Apart from doing the sights of old Saigon, the real highlight of getting to Ho Chi Minh City was eating vast quantities of Vietnamese food which we could then wash down with the local coffee. One of the weirdest things I’ve been missing from Melbourne is Vietnamese noodle soup (pho) from Mekong Restaurant on Swanston Street; a desire made even stranger because there is a Vietnamese restaurant about 5 minutes away from our house in Phnom Penh to which I have never been. As an indicator of how much we ate, the only piece of Vietnamese language I learnt was “pho” which is actually pronounced more like “fur” than “poe”. I also make guest appearances as the wanker that orders in French. Very little of the pho lived up to Mekong’s extremely high standard, even though most of our two days in HCMC was spent wandering about trying literally every restaurant and cafe we saw.
The only place we actively sought out was a restaurant that specialised in barbecue that one writer has described as “filthy top-shelf meatporn“. Animal genitalia was a dining option, along with the usual array of rodents, reptiles, arachnids, and Bo Tung Xeo after which the restaurant is named: marinated beef chunks that you lightly sear on your own white-hot table top barbecue.

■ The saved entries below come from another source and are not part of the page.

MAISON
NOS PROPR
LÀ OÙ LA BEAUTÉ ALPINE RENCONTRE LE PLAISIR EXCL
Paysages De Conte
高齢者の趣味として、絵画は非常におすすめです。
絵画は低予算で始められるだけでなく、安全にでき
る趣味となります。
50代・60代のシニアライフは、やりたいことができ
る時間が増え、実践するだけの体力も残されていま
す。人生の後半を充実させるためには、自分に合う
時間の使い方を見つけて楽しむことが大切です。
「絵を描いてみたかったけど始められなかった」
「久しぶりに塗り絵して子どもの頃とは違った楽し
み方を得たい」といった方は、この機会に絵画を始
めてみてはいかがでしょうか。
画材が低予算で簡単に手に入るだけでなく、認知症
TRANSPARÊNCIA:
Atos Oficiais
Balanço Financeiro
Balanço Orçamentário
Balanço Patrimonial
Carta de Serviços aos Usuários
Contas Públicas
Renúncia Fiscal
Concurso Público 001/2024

After inspection of the live snakes, we opted for the beef with a side serve of goat flesh. It was so juicy and tender that my next purchase in Phnom Penh will be deworming tablets.
M judged our bus ride home as the worst that she has ever been on, and she’s been on a bus ride on the road that is legendary as the worst in the world (La Paz to Rurrenabaque, Bolivia). The last 60km from Neak Luong to Phnom Penh took about ten hours to cover, seven of which were spent queuing for a ferry. We would have been slightly better off swimming the river, buying an ox cart to drive us home and then barbecuing our means of transport as a Pchum Ben sacrifice. The bus was made all the more excruciating because the travel agent we’d booked through in Vietnam lied and didn’t book us seats, so we got one seat and one plastic chair in the aisle. M managed to strongarm her way into a seat when the previous occupant got up to have a vomit. It got that nasty.

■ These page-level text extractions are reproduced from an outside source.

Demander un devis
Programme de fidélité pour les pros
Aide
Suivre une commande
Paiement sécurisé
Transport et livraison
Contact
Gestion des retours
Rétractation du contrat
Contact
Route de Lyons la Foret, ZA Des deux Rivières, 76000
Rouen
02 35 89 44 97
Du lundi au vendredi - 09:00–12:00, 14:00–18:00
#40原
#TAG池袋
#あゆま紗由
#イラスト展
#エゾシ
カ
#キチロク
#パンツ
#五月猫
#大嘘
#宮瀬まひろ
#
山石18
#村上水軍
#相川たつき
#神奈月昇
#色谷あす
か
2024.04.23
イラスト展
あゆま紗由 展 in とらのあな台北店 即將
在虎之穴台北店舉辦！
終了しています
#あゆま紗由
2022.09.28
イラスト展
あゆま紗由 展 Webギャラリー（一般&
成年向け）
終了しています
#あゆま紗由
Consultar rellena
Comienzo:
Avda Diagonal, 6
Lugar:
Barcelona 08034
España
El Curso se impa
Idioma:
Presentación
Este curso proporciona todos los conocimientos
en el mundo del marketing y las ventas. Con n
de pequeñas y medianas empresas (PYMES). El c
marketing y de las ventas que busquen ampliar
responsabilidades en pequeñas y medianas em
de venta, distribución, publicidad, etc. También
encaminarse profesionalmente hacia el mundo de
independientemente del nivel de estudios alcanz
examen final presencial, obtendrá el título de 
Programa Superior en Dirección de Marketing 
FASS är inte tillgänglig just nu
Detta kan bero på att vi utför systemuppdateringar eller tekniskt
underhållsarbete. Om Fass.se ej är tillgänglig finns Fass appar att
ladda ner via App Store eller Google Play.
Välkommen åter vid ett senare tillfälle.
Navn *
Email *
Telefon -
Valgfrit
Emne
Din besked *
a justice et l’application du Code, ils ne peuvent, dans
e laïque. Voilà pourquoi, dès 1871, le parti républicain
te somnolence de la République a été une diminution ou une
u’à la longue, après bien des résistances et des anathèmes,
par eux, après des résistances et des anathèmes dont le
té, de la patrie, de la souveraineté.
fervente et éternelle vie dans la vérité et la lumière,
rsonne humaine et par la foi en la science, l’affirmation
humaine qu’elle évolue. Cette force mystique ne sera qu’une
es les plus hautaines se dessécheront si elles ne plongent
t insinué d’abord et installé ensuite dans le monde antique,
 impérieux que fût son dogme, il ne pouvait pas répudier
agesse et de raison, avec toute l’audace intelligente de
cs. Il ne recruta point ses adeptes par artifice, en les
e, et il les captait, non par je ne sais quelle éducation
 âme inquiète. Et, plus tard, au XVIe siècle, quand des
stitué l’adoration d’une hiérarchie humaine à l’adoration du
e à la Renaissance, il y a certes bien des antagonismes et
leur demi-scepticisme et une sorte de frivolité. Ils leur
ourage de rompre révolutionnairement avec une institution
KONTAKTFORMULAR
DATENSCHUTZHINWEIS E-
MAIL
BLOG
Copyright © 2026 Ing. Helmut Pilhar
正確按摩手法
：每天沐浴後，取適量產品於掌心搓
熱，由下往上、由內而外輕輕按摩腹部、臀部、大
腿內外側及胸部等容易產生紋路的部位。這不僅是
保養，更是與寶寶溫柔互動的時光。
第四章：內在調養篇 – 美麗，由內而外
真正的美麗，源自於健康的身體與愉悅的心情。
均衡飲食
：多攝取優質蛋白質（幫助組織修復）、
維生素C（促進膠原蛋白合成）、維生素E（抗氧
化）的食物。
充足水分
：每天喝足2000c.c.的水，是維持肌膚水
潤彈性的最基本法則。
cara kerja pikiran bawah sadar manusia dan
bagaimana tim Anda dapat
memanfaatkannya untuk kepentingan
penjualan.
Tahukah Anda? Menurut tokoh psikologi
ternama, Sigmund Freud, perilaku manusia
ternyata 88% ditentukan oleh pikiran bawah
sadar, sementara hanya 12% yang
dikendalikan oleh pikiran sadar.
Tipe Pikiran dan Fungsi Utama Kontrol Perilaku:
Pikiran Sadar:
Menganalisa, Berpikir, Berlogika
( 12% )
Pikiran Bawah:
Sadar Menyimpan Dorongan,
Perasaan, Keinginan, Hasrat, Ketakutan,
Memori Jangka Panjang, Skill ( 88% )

Other than our weekend travels, I’ve been doing feelgood, humanitarian work that you see in UNICEF think-of-the-starving-children brochures: distributing schoolbooks to children with AIDS. It is more depressing than rewarding as many of the kids or their families will be dead before the school year ends, although I did get a superb moment of ecumenical irony when I realised that we were using Buddhist monks to distribute cash from a gay Christian church to Muslim school children. It is annoying that it is so easy to find money for these sort of projects rather than finding money to pay our accountant a decent salary, so that more of these sort of projects are possible in the first place.
After I sent this group email, a few of my friends emailed me back to say that I should publish them because they had started forwarding them on to their friends.